Analysis of radiation dose at the entrance of the medical linear accelerator treatment room
10.13491/j.issn.1004-714X.2022.06.004
- VernacularTitle:医用电子直线加速器治疗机房入口辐射剂量分析
- Author:
Zhiqiang XU
1
;
Jiwu GENG
1
;
Yuxin JIA
1
;
Zaoqin ZHANG
1
;
Meixia WANG
1
Author Information
1. Guangdong Province Hospital for Occupational Disease Prevention and Treatment, Guangzhou 510300 China.

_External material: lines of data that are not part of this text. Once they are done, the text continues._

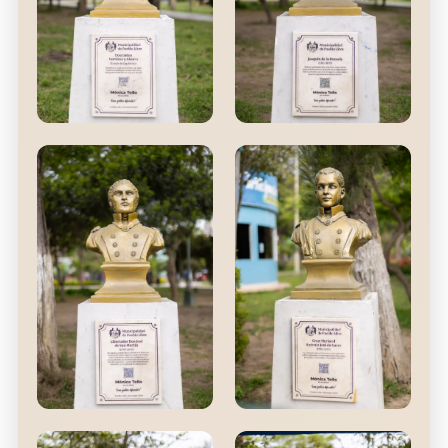
Don Isidro
Joaquín de la
Cortázar y Abarca
Pezuela
Alcalde de Lima (1821)
Virrey del Perú (1816-
1821)
Don José de San
Gran Mariscal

- Publication Type:Journal Article
- Keywords:
Accelerator;
Entrance dose rate of the treatment room;
FLUKA program
- From:
Chinese Journal of Radiological Health
2022;31(6):663-668
- CountryChina
- Language:Chinese
-
Abstract:
Objective To investigate the radiation dose at the entrance of the accelerator treatment room, and to guide the radiation protection detection at the entrance of the treatment room. Methods The FLUKA program was used to build the model of accelerator head and treatment room. Under the simulation conditions of 10 MV and 600 cGy/min for the accelerator, the radiation dose rate inside the entrance of the treatment room was measured at different gantry angles, irradiation conditions, and labyrinths. Results The entrance dose rate with a water tank was significantly higher than that without a water tank under different inner labyrinth wall thicknesses and gantry angles. The entrance dose rate reached the maximum at the inner labyrinth wall thickness of 1800 mm and the gantry angle of 90°. When the inner labyrinth wall thickness was 1000 mm and the gantry angles were 0° and 180°, the entrance dose rate was significantly higher than that at other conditions. The dose rate at the entrance of the treatment room reached (82.26 ± 48.95) μSv/h to (314.09 ± 96.34) μSv/h under the following conditions: the inner labyrinth wall thickness of 1800 mm, the gantry angle of 90°, with a water tank, and the width of the inner labyrinth entrance of 1400-2200 mm. Conclusion The dose at the entrance of the accelerator treatment room mainly comes from the scattering and leakage radiation of the useful wire harness on the patient’s body surface, and the entrance dose rate increases with the increase in the width of the inner labyrinth entrance. In the entrance protection test, the gantry angle should be determined considering the inner labyrinth wall thickness, and the test should be performed at four angles in the uncertain case to ensure the comprehensiveness and accuracy of test results.